For Hurricane Evacuee And Mom, Persistence Leads To Graduation

Palmira Arroyo, left, flew in from Puerto Rico for her daughter Karina Lasalle Arroyo's graduation from Central Connecticut State University. Lasalle, right, packed her mom's rental car with luggage from her stay at CCSU after Hurricane Maria. Photo by Vanessa de la Torre for Connecticut Public Radio

Palmira Arroyo, left, flew in from Puerto Rico for her daughter Karina Lasalle Arroyo’s graduation from Central Connecticut State University. Lasalle, right, packed her mom’s rental car with luggage from her stay at CCSU after Hurricane Maria. Photo by Vanessa de la Torre for Connecticut Public Radio

Commencement was two days away and Karina Lasalle Arroyo had hauled out nearly seven months’ worth of luggage from her time in Connecticut.

She stood in a dormitory parking lot and confirmed she was ready to go home.

“More than ready,” Lasalle, 21, said with a laugh.

When Hurricane Maria smashed into Puerto Rico last September, Lasalle was in her final year at the University of Puerto Rico and thinking ahead to law school. But the widespread damage altered the trajectory of these best-laid plans. The storm knocked out power, and Lasalle’s night classes — courses she needed to graduate — were rescheduled to the same hour on a Saturday.

“They just told me to choose,” said Lasalle, who wants to be a prosecutor someday. “Everyone had like maybe two, three classes in the same hour, but I had all of them.”

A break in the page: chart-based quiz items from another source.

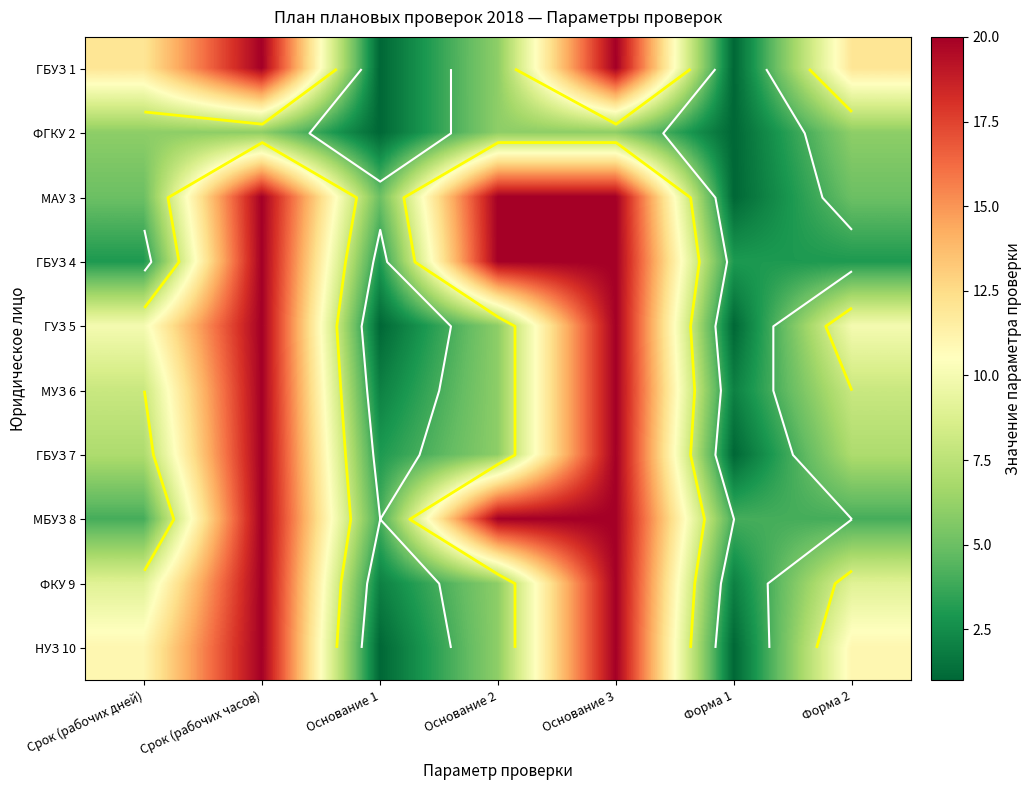

At how many categories does at least one series exceed 9?

5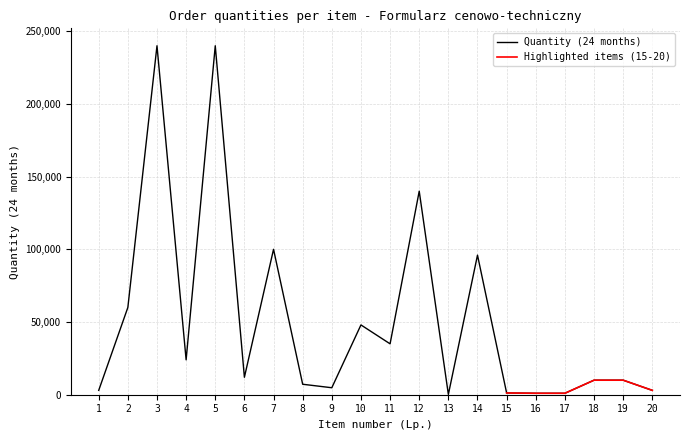

How many points are lower than both their immediate neighbors (excluding endpoints)?

5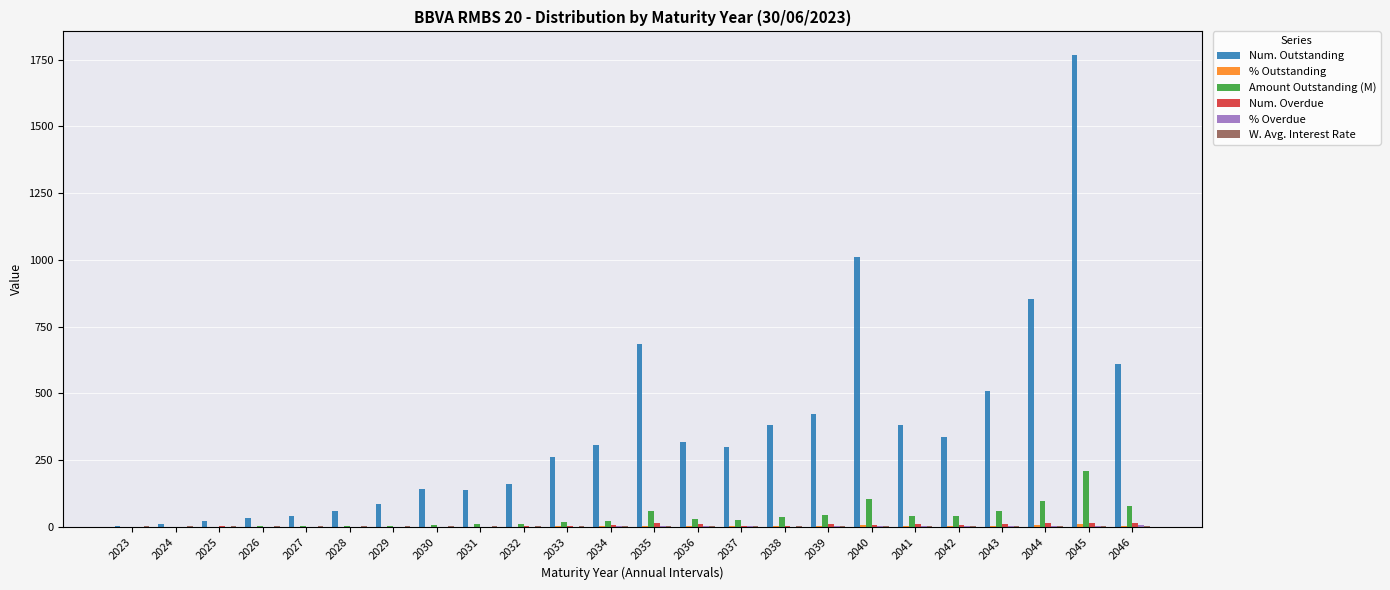

Between 2026 and 2038, which series saw the biggest shift?

Num. Outstanding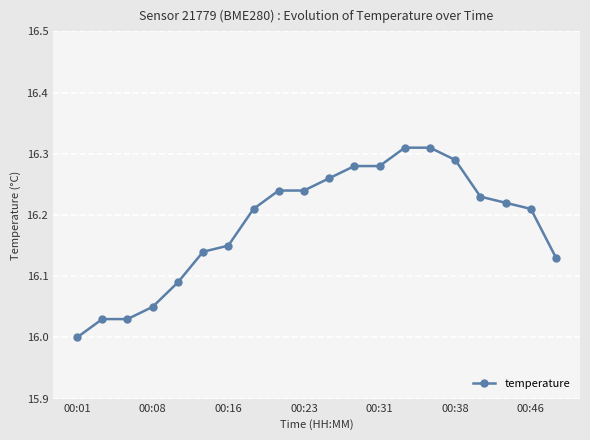

What is the difference between the maximum and minimum values?

0.3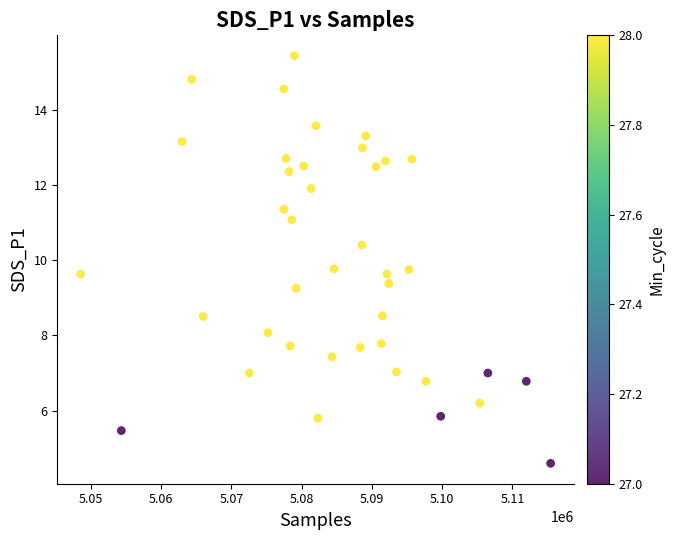

What is the range of Y values (max minus min)?

10.8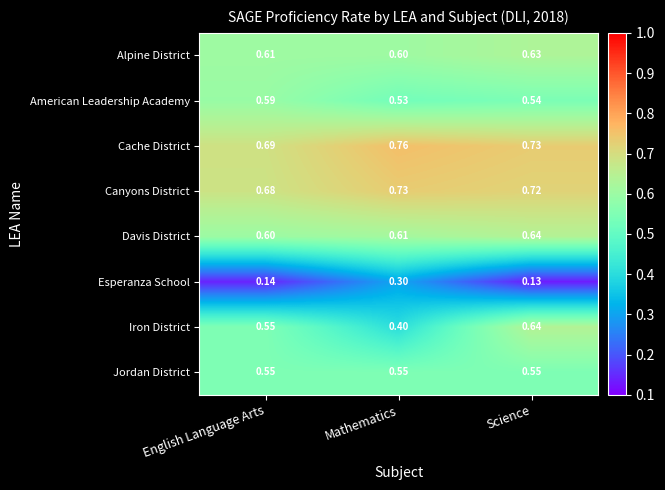

List the labels in order of Davis District value, smallest first.

English Language Arts, Mathematics, Science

As she contemplated what to do, a public university in the small city of New Britain, Connecticut, had placed an ad in the biggest newspaper in Puerto Rico. Central Connecticut State University was inviting college students on the island to take classes on the mainland, at least temporarily.

CCSU called its new program Airbridge and ultimately enrolled about 30 Puerto Rican evacuees as transfer students. Lasalle jumped at the offer, flying in at the end of October.